-- Saved data entries --
----

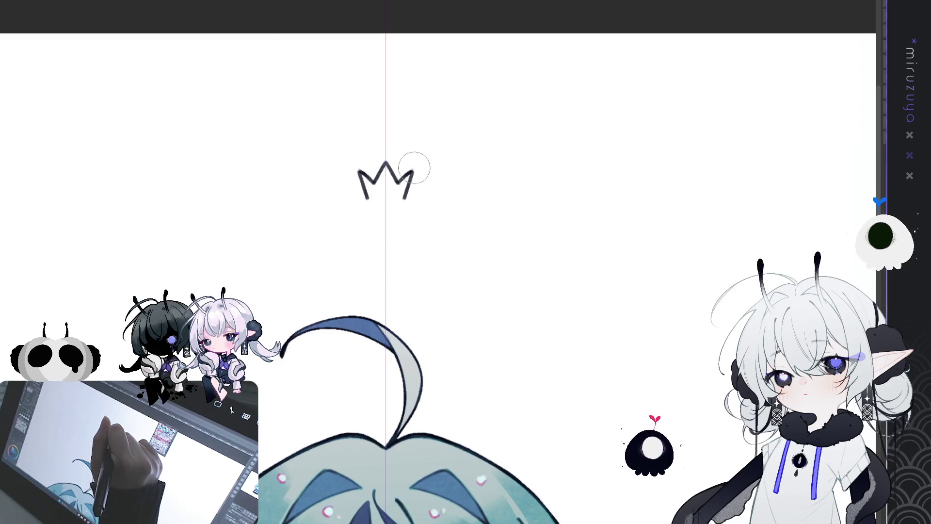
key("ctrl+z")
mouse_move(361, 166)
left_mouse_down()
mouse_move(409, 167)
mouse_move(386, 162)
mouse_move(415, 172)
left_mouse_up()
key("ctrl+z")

----

-- YOUR INSTRUCTIONS --
Copy all the records word for word and keep the pictures out.

-- ANSWER BELOW --
key("ctrl+z")
mouse_move(361, 166)
left_mouse_down()
mouse_move(409, 167)
mouse_move(386, 162)
mouse_move(415, 172)
left_mouse_up()
key("ctrl+z")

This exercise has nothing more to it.